[TO DO]:
Turn each line of the records below into a string in a JSON list, one string per line and in order, skipping blank lines and leaving out the pictures.

[DATA IN THIS EXERCISE]:
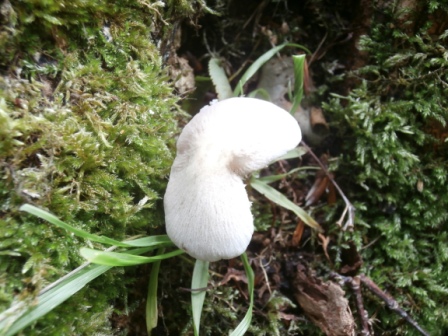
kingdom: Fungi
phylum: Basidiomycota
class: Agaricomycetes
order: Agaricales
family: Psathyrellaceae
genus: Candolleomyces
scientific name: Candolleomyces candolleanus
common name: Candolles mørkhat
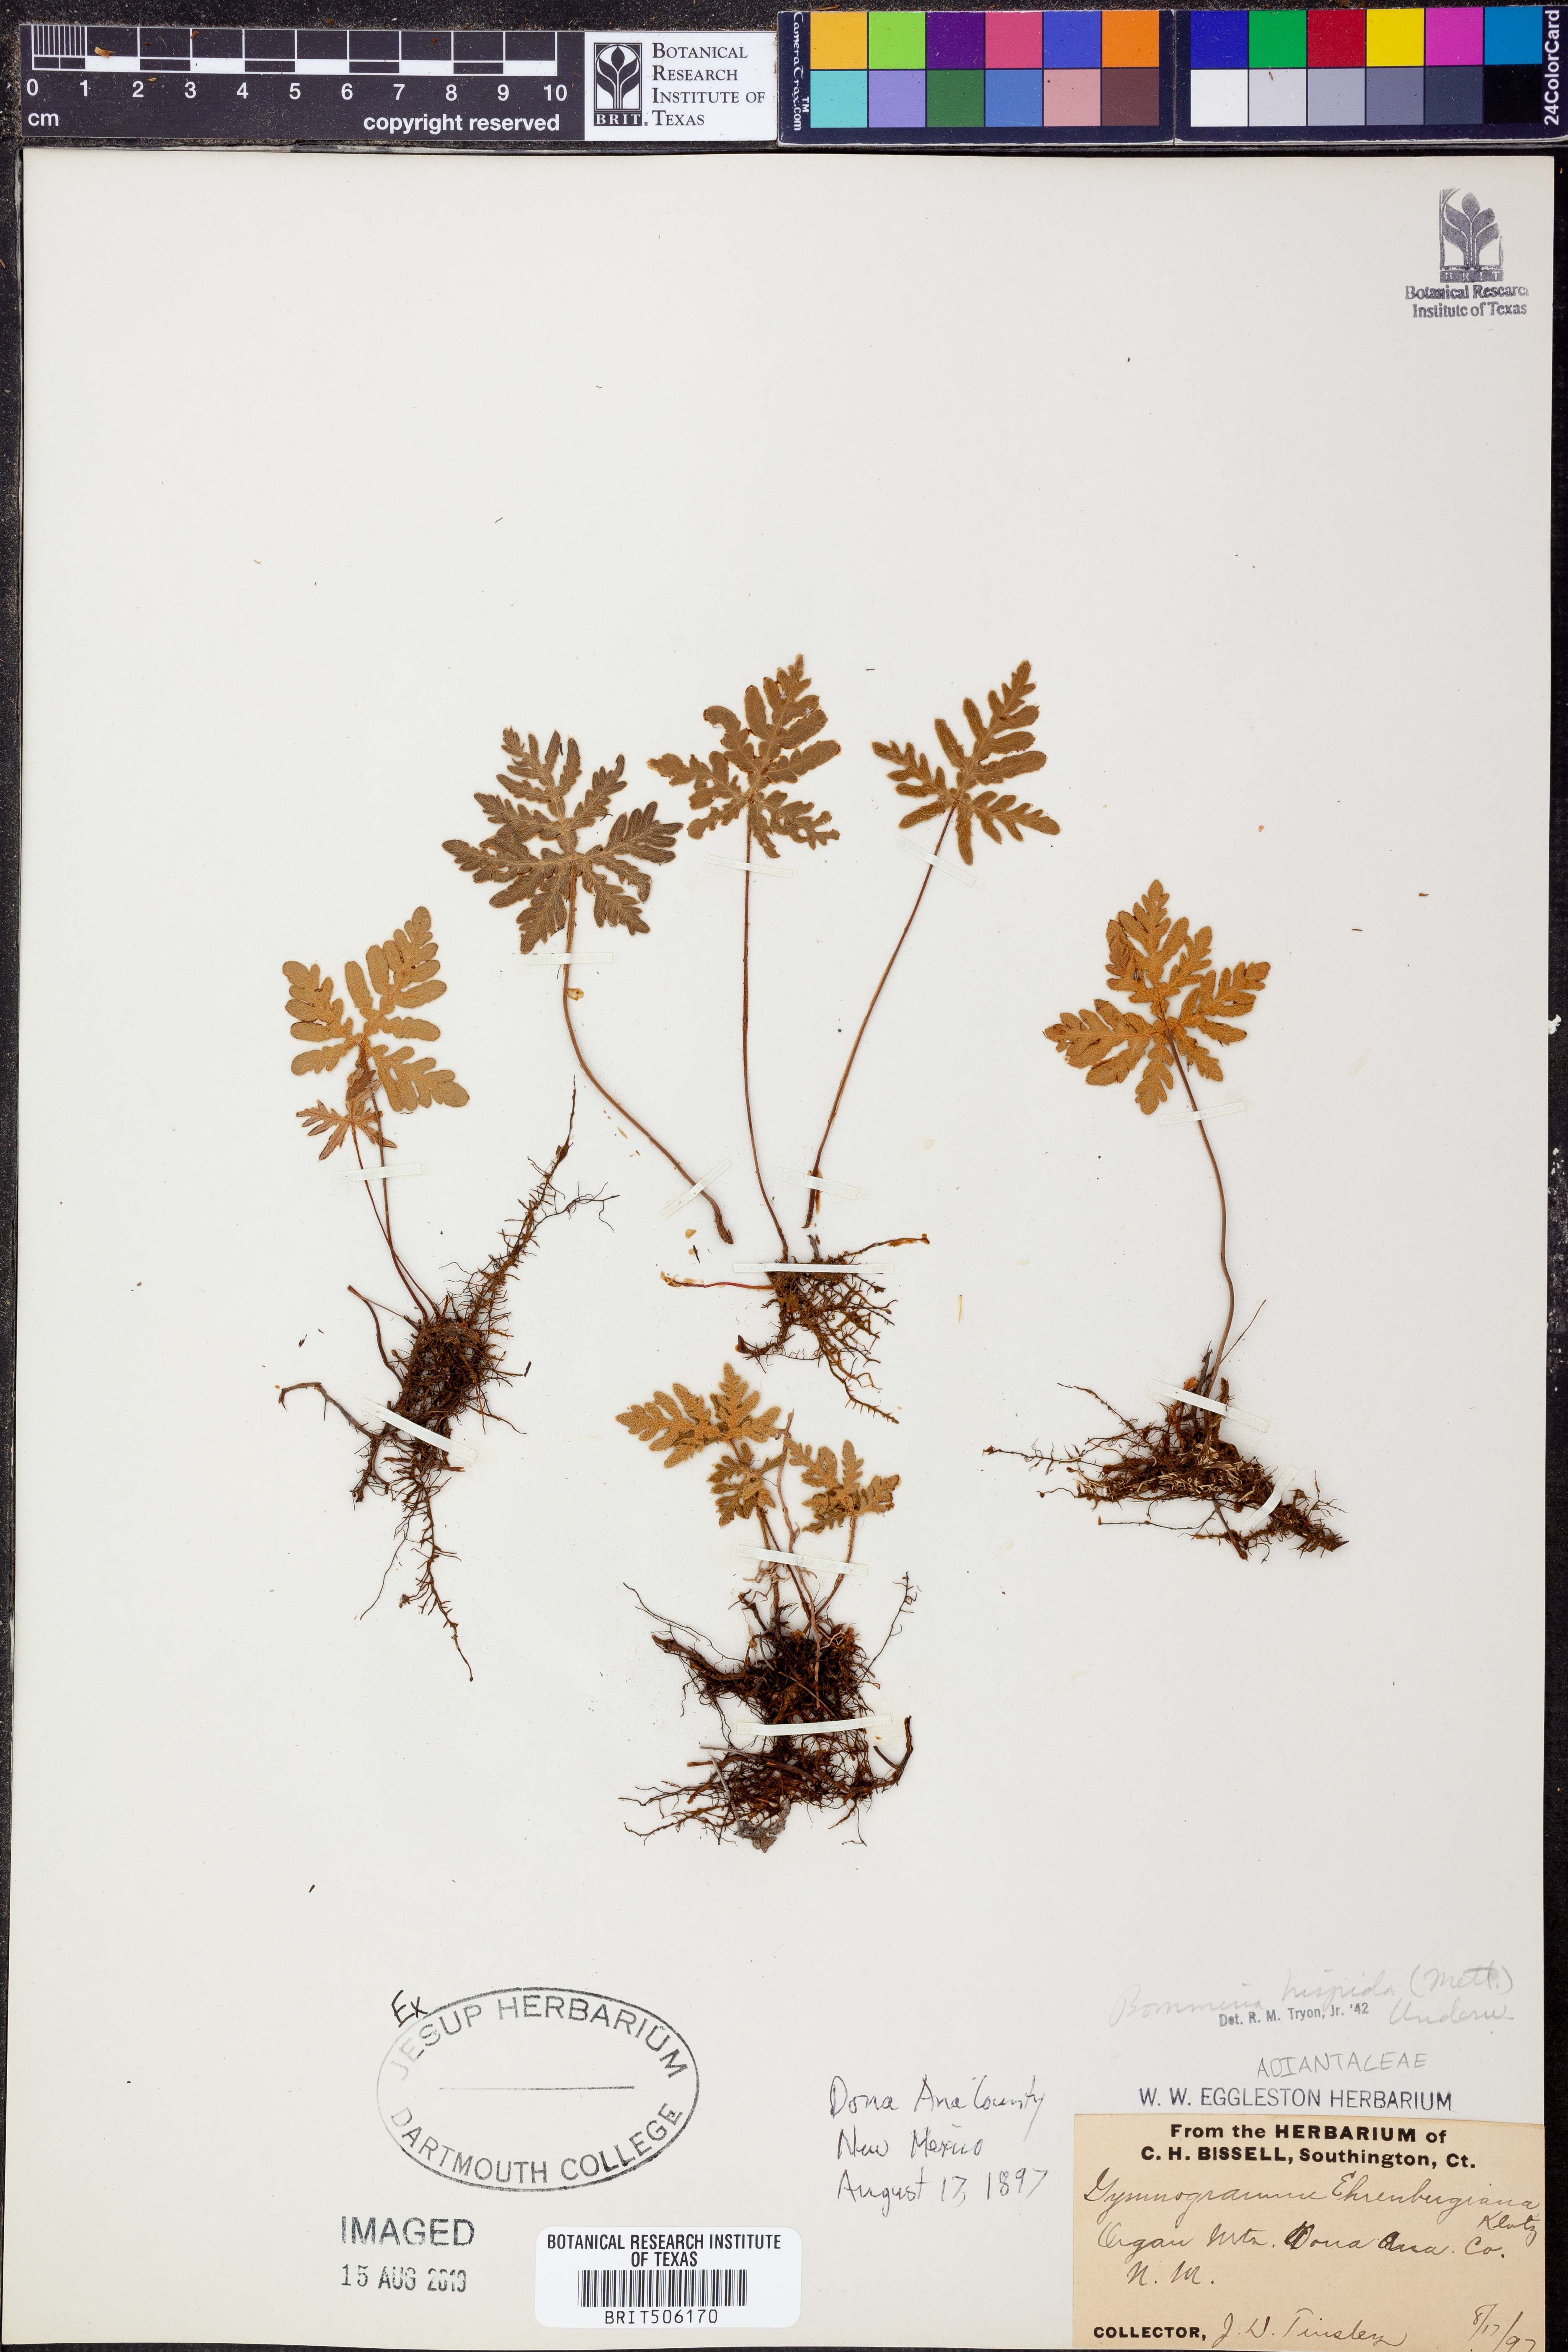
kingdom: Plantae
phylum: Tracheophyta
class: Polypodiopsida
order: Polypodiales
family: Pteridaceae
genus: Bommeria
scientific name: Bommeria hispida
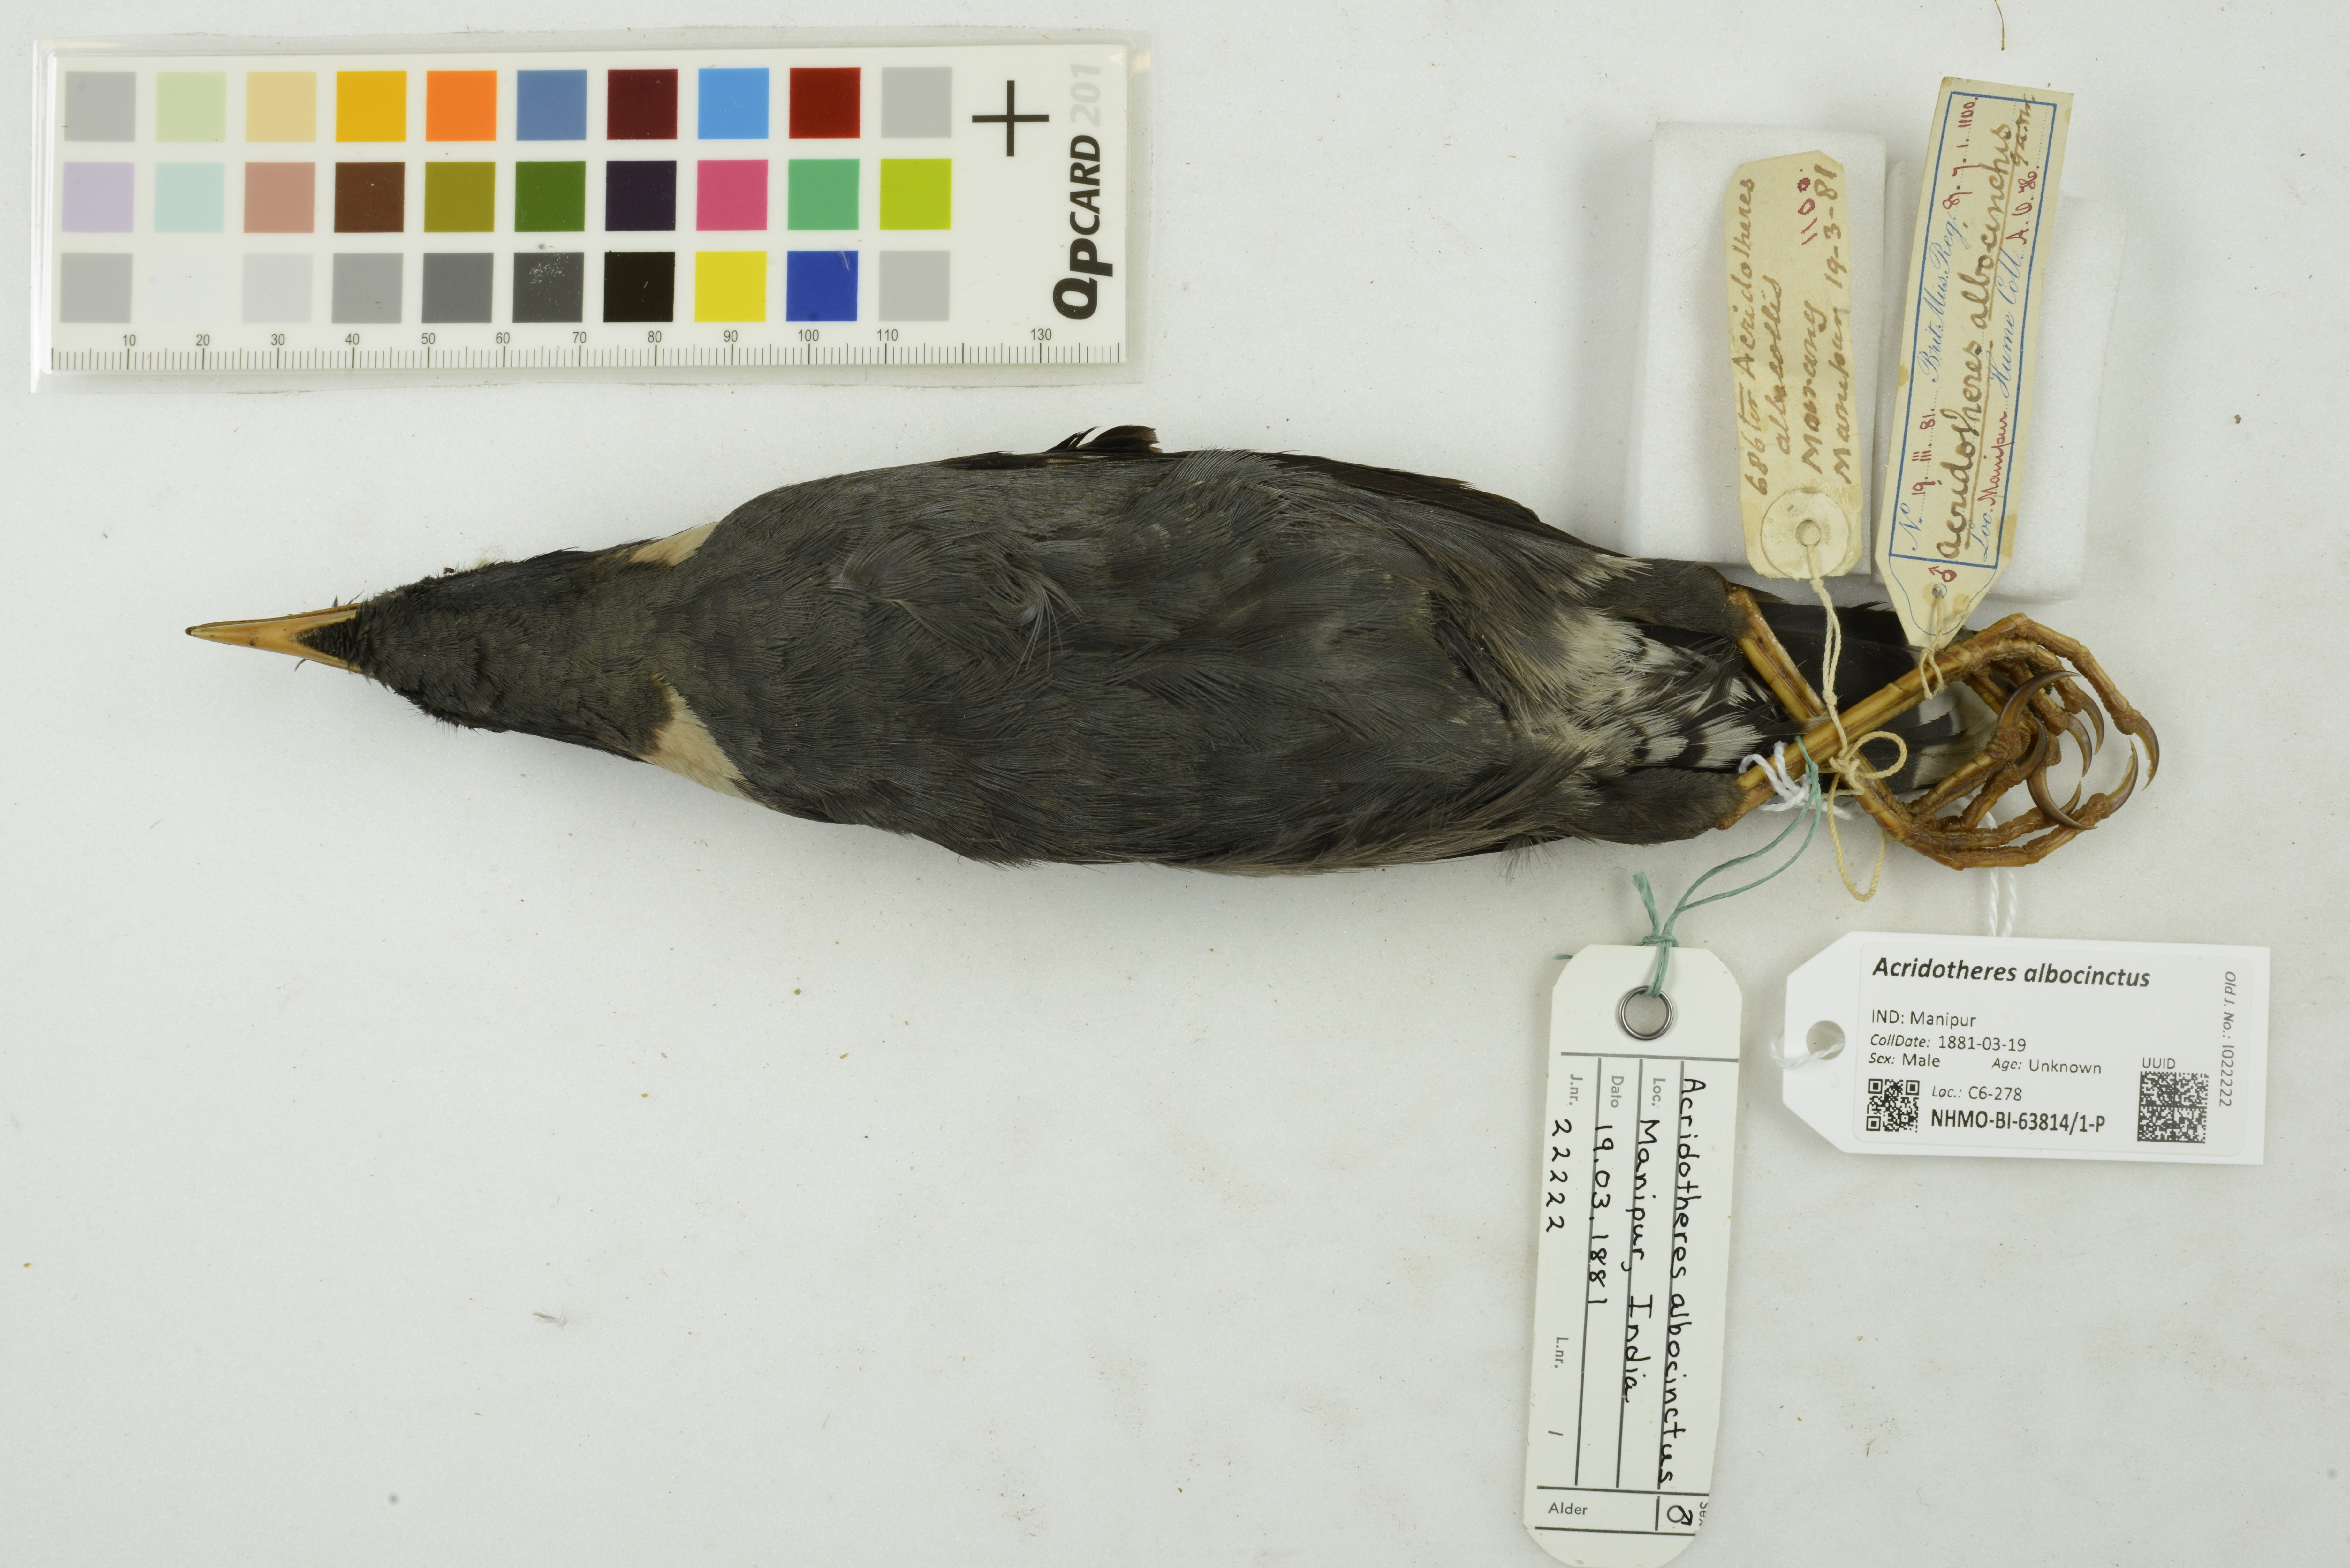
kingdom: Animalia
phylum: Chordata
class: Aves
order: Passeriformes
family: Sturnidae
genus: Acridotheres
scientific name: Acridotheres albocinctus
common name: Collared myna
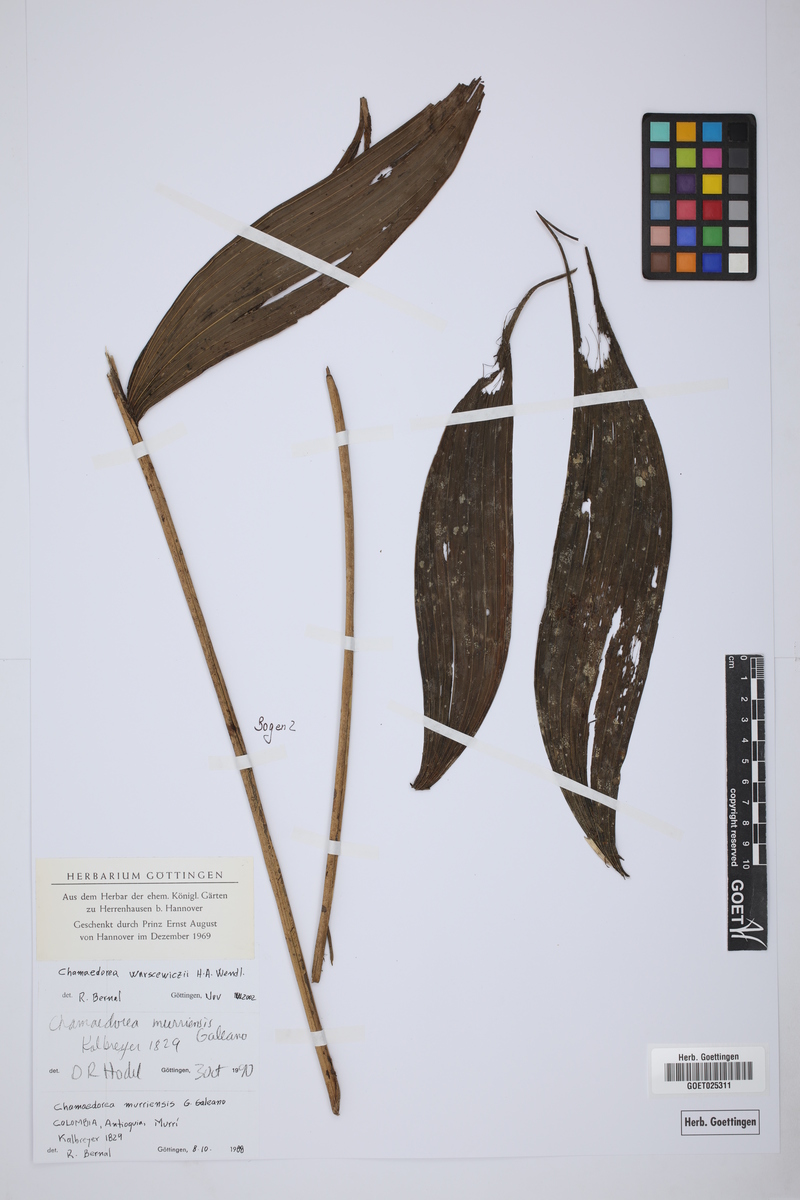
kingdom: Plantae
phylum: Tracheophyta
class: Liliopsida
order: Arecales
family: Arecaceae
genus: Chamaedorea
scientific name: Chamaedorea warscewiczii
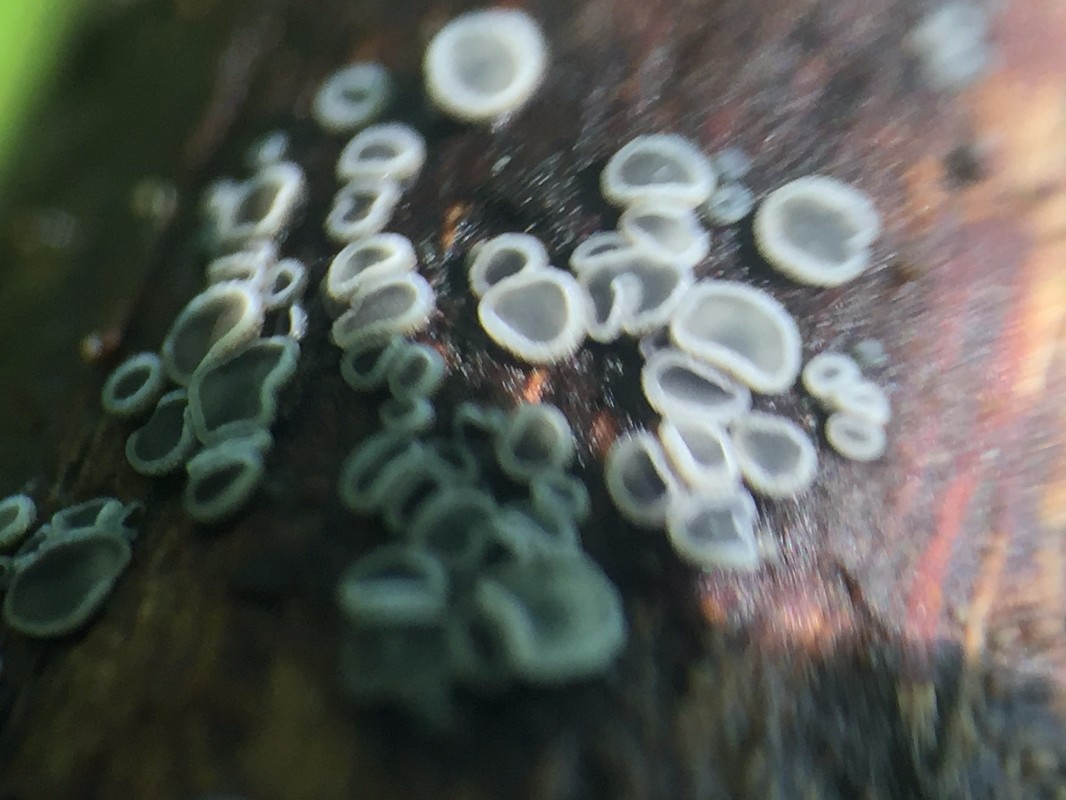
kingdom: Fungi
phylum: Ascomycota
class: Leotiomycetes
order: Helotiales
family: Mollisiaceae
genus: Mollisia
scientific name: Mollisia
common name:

[CORRECT RESPONSE]:
[
  "kingdom: Fungi",
  "phylum: Basidiomycota",
  "class: Agaricomycetes",
  "order: Agaricales",
  "family: Psathyrellaceae",
  "genus: Candolleomyces",
  "scientific name: Candolleomyces candolleanus",
  "common name: Candolles mørkhat",
  "kingdom: Plantae",
  "phylum: Tracheophyta",
  "class: Polypodiopsida",
  "order: Polypodiales",
  "family: Pteridaceae",
  "genus: Bommeria",
  "scientific name: Bommeria hispida",
  "kingdom: Animalia",
  "phylum: Chordata",
  "class: Aves",
  "order: Passeriformes",
  "family: Sturnidae",
  "genus: Acridotheres",
  "scientific name: Acridotheres albocinctus",
  "common name: Collared myna",
  "kingdom: Plantae",
  "phylum: Tracheophyta",
  "class: Liliopsida",
  "order: Arecales",
  "family: Arecaceae",
  "genus: Chamaedorea",
  "scientific name: Chamaedorea warscewiczii",
  "kingdom: Fungi",
  "phylum: Ascomycota",
  "class: Leotiomycetes",
  "order: Helotiales",
  "family: Mollisiaceae",
  "genus: Mollisia",
  "scientific name: Mollisia",
  "common name:"
]